Aim of the exercise: Write out, from the entries below, exactly the lines that run between the lines holding "Table 1. The" and "TABLE 3 Top", inclusive, and stop there.

-- Material to process follows --

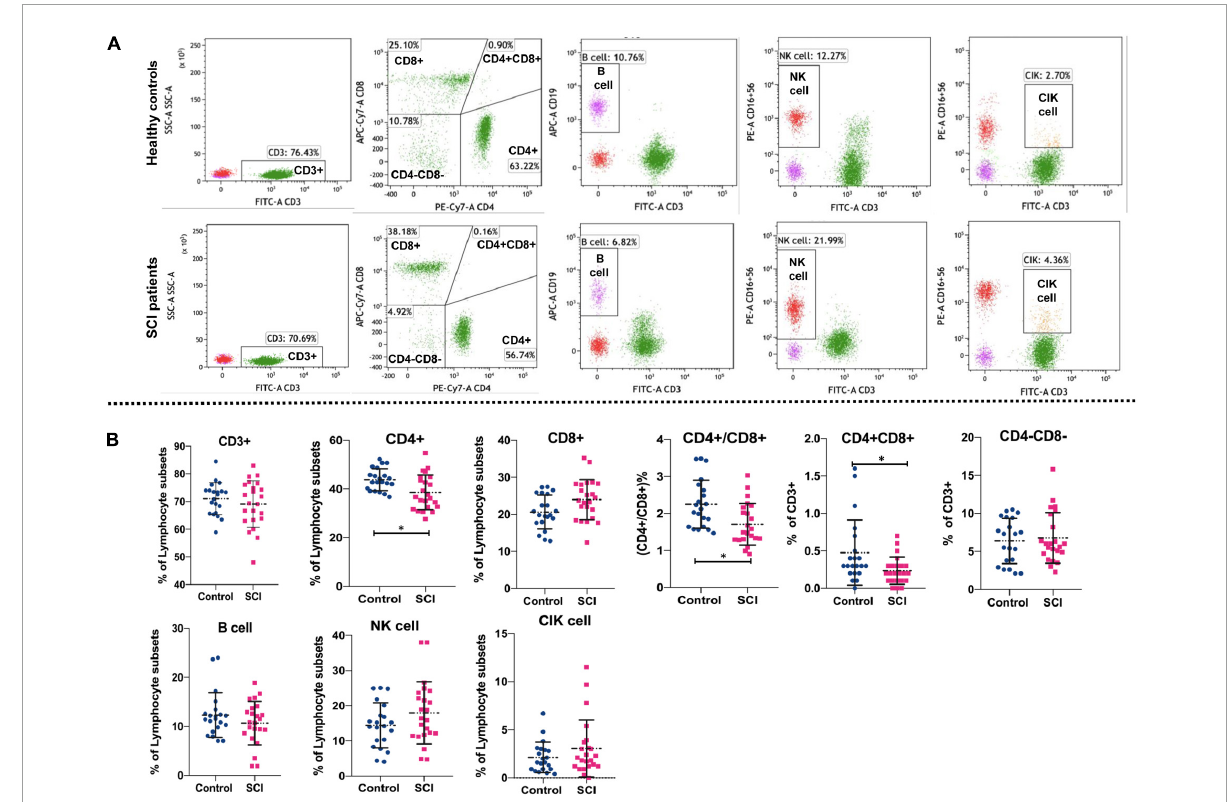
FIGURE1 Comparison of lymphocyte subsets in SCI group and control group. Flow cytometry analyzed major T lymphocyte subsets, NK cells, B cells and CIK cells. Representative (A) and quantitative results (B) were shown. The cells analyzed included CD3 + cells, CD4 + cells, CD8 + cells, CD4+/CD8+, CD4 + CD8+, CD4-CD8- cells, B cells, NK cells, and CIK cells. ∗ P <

-- Material to process concluded --
-- Material to process follows --

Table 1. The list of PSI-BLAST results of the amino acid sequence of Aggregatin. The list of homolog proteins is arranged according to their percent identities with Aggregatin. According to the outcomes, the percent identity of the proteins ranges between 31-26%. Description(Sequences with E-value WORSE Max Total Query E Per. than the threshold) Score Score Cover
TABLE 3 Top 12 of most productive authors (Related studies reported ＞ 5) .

-- Material to process concluded --

Completed task:
Table 1. The list of PSI-BLAST results of the amino acid sequence of Aggregatin. The list of homolog proteins is arranged according to their percent identities with Aggregatin. According to the outcomes, the percent identity of the proteins ranges between 31-26%. Description(Sequences with E-value WORSE Max Total Query E Per. than the threshold) Score Score Cover
TABLE 3 Top 12 of most productive authors (Related studies reported ＞ 5) .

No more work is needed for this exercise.